Work required:
I'd like the entire listing output verbatim, apart from the pictures.

Source material:
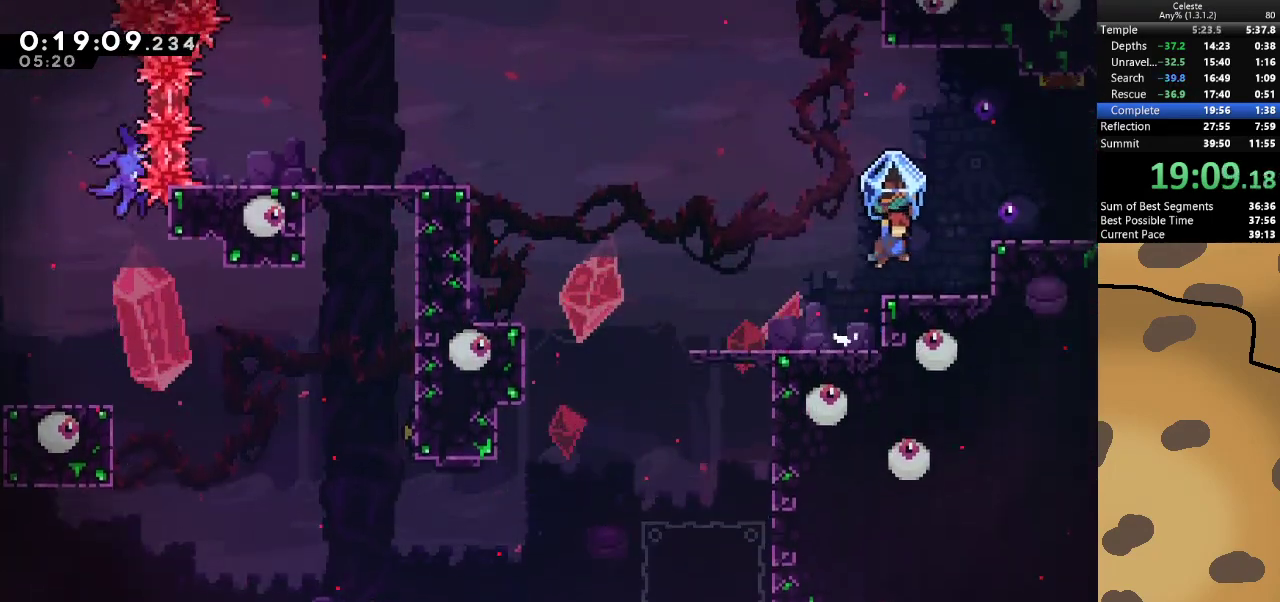
{"keys": [], "events": [[233, "jump", "down"], [367, "jump", "up"], [433, "grab", "up"], [500, "d", "up"]]}
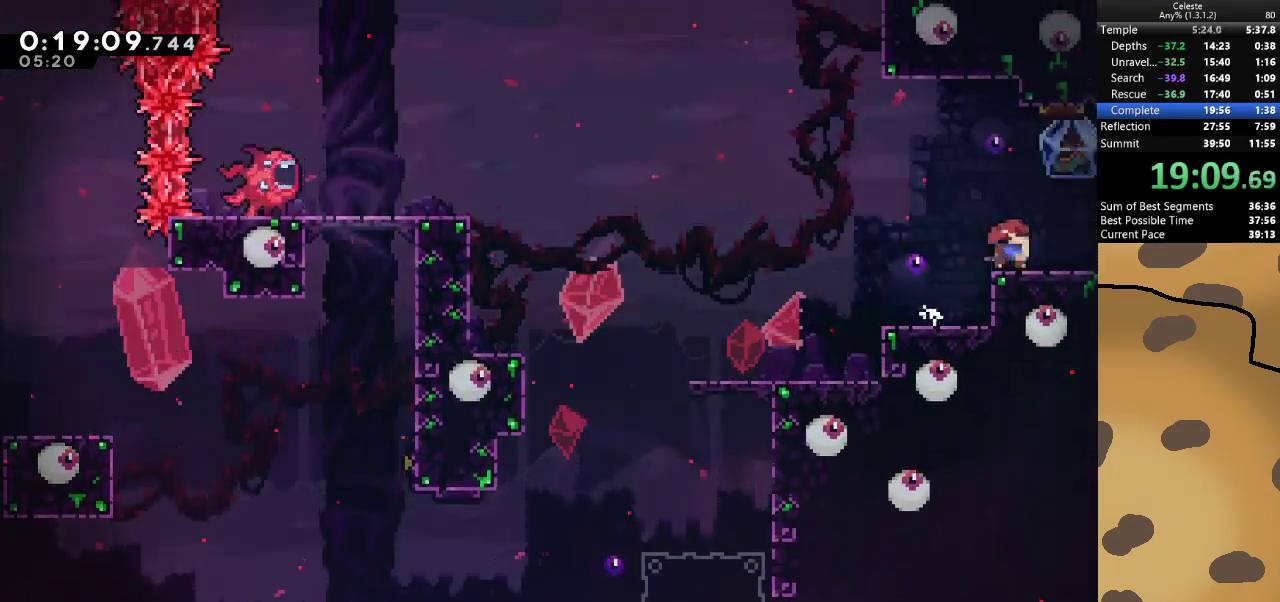
{"keys": ["d", "grab"], "events": [[100, "d", "down"], [100, "dash", "down"], [100, "s", "down"], [167, "grab", "down"], [200, "jump", "down"], [233, "dash", "up"], [300, "jump", "up"], [300, "s", "up"]]}
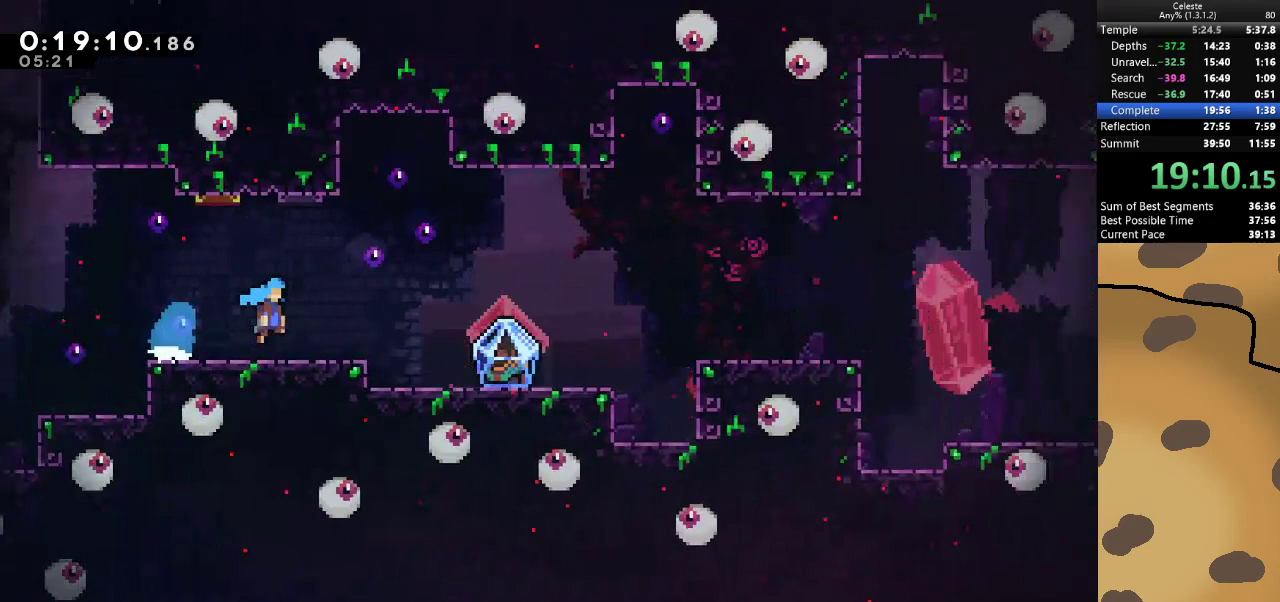
{"keys": ["d", "grab"], "events": []}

Answer:
{"keys": [], "events": [[233, "jump", "down"], [367, "jump", "up"], [433, "grab", "up"], [500, "d", "up"]]}
{"keys": ["d", "grab"], "events": [[100, "d", "down"], [100, "dash", "down"], [100, "s", "down"], [167, "grab", "down"], [200, "jump", "down"], [233, "dash", "up"], [300, "jump", "up"], [300, "s", "up"]]}
{"keys": ["d", "grab"], "events": []}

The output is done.